▶ [AUFGABEN]:
**a.** Aus einer Liste mit wie vielen Webseiten schöpft laut dem Text über Firefox Klar die Autovervollständigung?
**b.** Gib aus dem Text über Firefox Klar wörtlich den Abschnitt wieder, der bei den Worten „Wer doch mal“ einsetzt und nach den Worten „der Browser nicht.“ aufhört.

▶ [VORLIEGENDER TEXTAUSZUG]:
/---
Surf-Anzug
Der Browser Firefox Klar konzentriert sich auf den Schutz vor Trackern.
Mehr und mehr Webseiten setzen auf Tracking-Elemente, die – meist eingebettet in Anzeigen-Skripte – Daten sammeln und den Surfenden nachverfolgbar machen. Bei Firefox Klar befindet man sich im Unterschied zu anderen Browsern dauerhaft im privaten Modus, der verhindert, dass besuchte Seiten langfristig im Verlauf landen. Zudem ist der Tracking-Schutz gleich aktiviert und blockiert Analyse- und Werbetracker sowie Anzeigen von gängigen Anbietern. Mobilsurfer sparen dadurch obendrein Datenvolumen.
Wer doch mal ohne Schutz surfen will, tippt auf das Schutzschild-Bildchen in der Leiste, das nebenbei eine Statistik zu den geblockten Trackern anzeigt. Firefox Klar bietet kaum Komfortfunktionen, auf Tabs oder eine Synchronisation mit dem Firefox-Konto muss man verzichten. Die Autovervollständigung greift auf eine Liste mit gut 450 Webseiten zurück, weitere wie tagesschau.de muss man manuell nachtragen. Wie in Firefox kann man zwischen verschiedenen Suchmaschinen wie DuckDuckGo oder Qwant auswählen sowie benutzerdefinierte hinzufügen. Bookmarks kennt der Browser nicht.
\---
▶ [ANGABEN ZUR QUELLE]:
/---
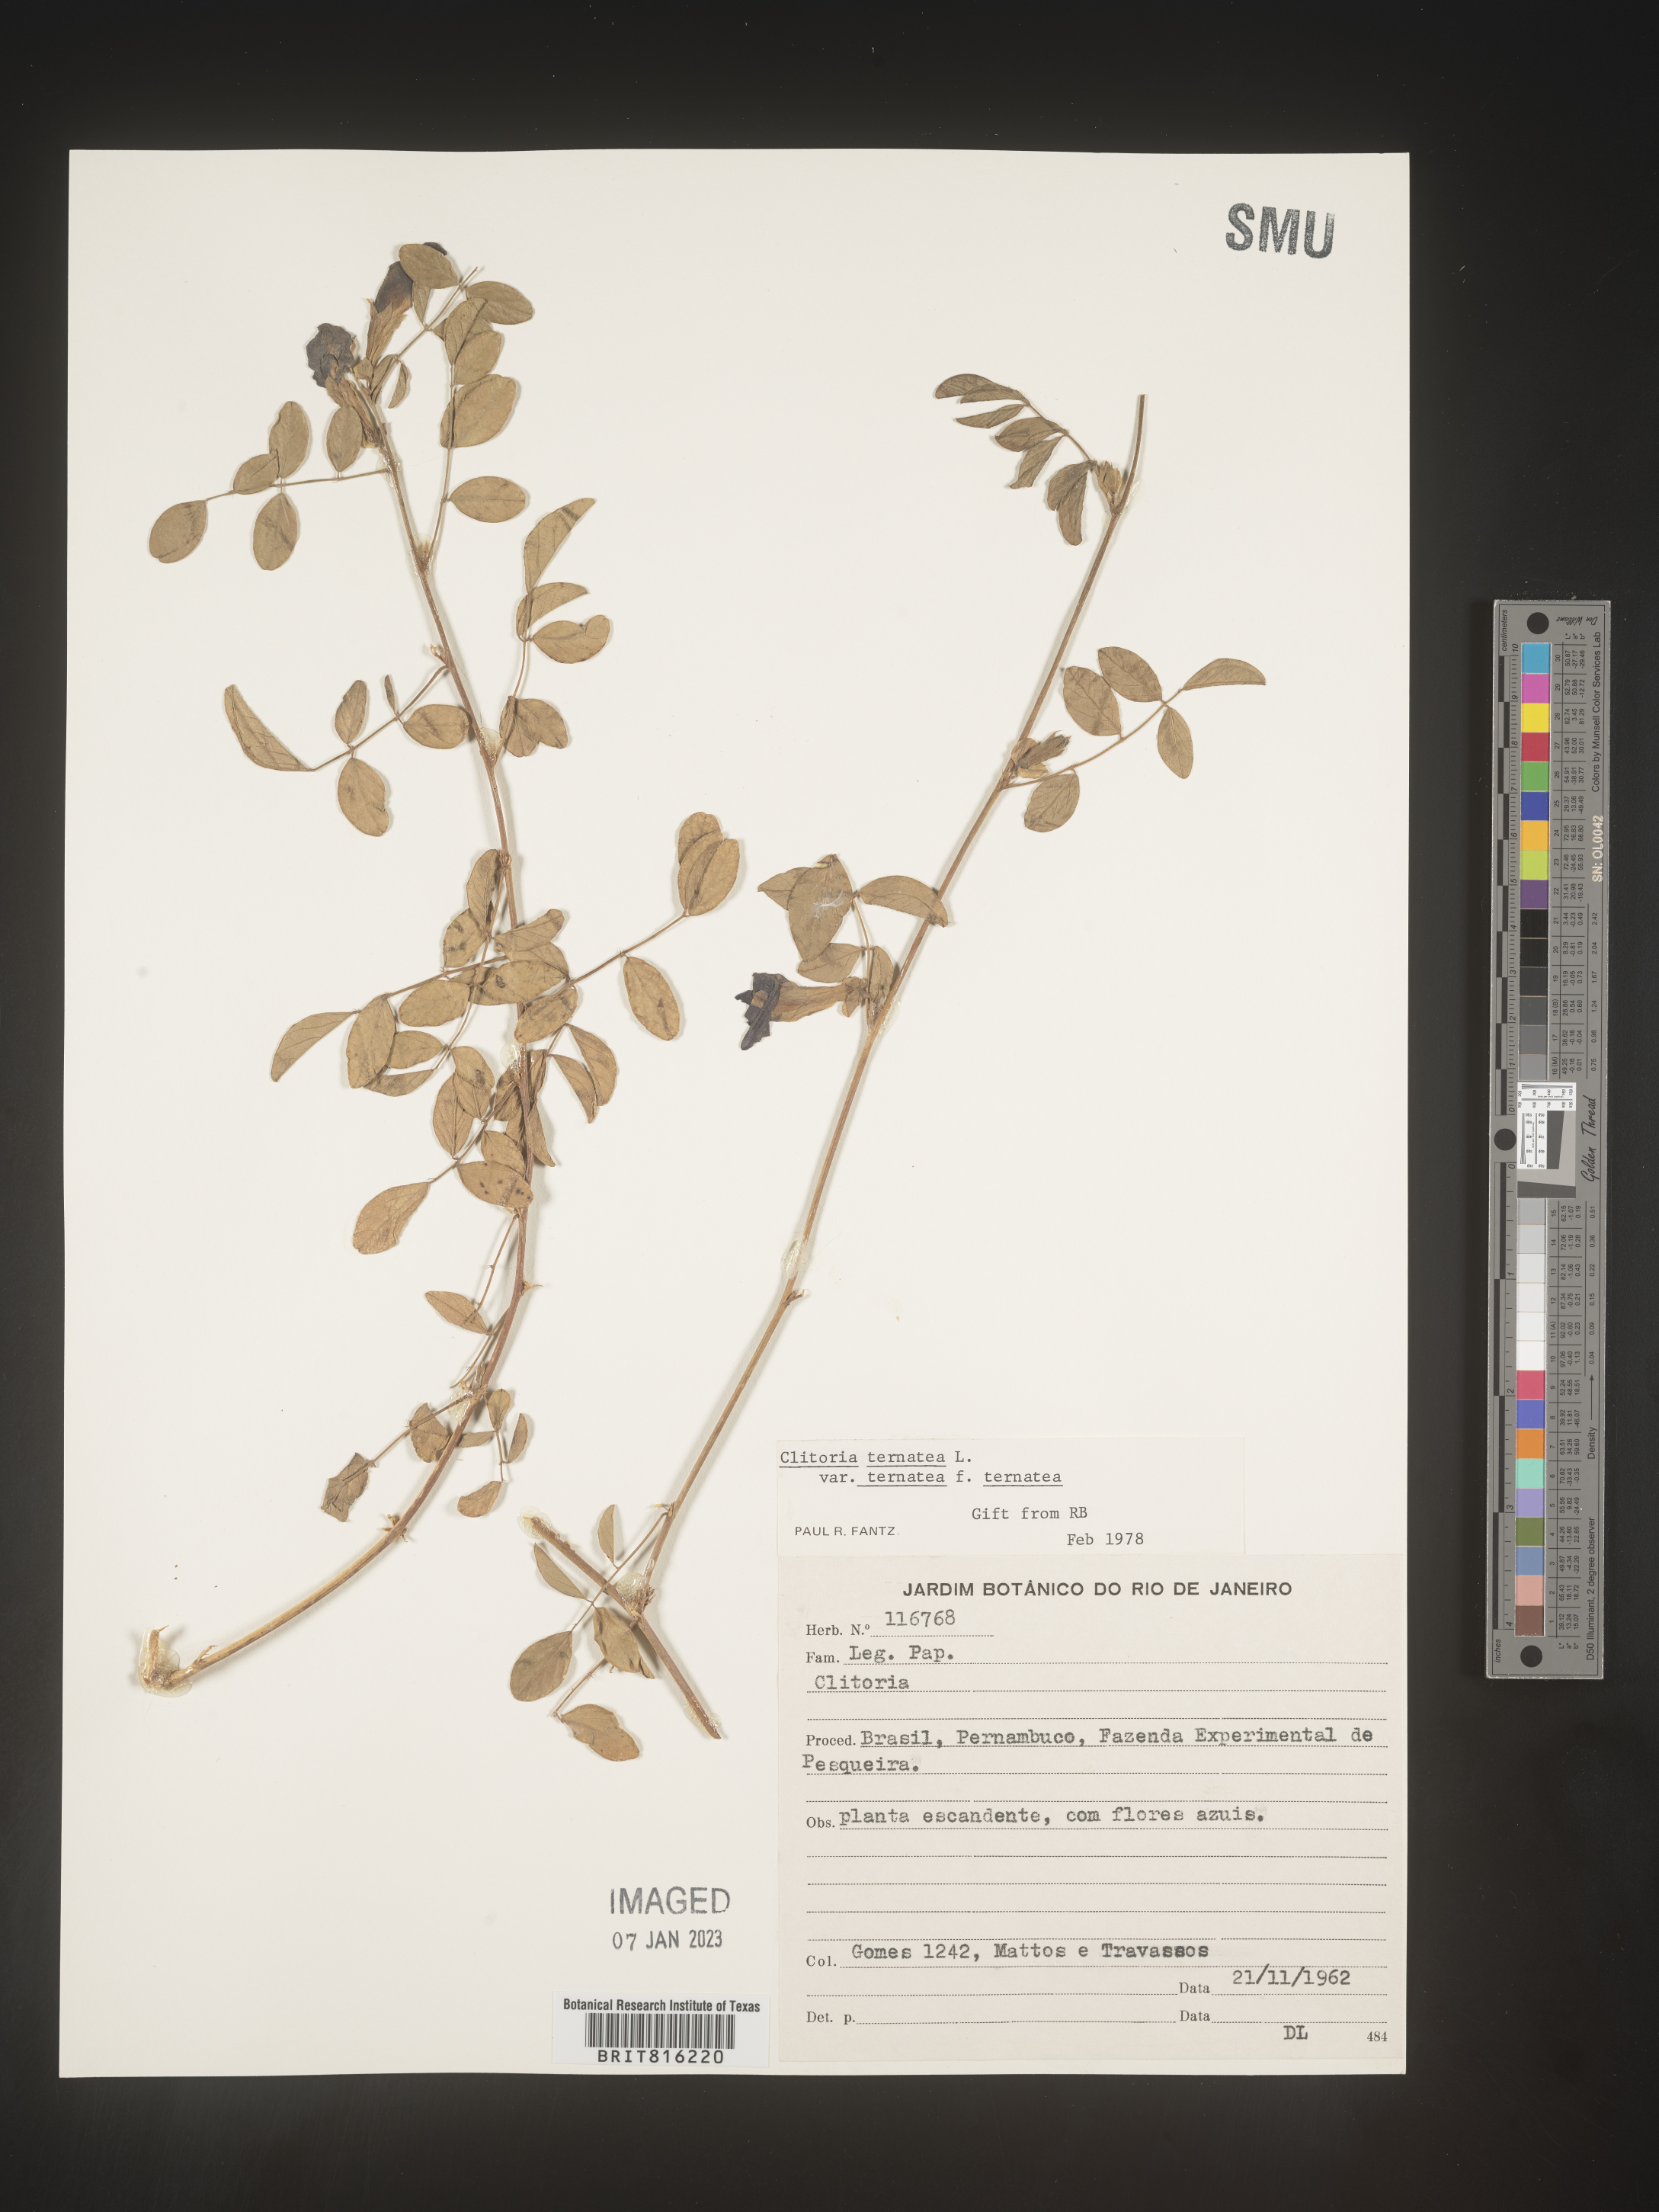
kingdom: Plantae
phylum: Tracheophyta
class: Magnoliopsida
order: Fabales
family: Fabaceae
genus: Clitoria
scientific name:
\---
▶ [LÖSUNGEN DER REIHE]:
**a.** Aus einer Liste mit gut 450 Webseiten.

**b.**
Wer doch mal ohne Schutz surfen will, tippt auf das Schutzschild-Bildchen in der Leiste, das nebenbei eine Statistik zu den geblockten Trackern anzeigt. Firefox Klar bietet kaum Komfortfunktionen, auf Tabs oder eine Synchronisation mit dem Firefox-Konto muss man verzichten. Die Autovervollständigung greift auf eine Liste mit gut 450 Webseiten zurück, weitere wie tagesschau.de muss man manuell nachtragen. Wie in Firefox kann man zwischen verschiedenen Suchmaschinen wie DuckDuckGo oder Qwant auswählen sowie benutzerdefinierte hinzufügen. Bookmarks kennt der Browser nicht.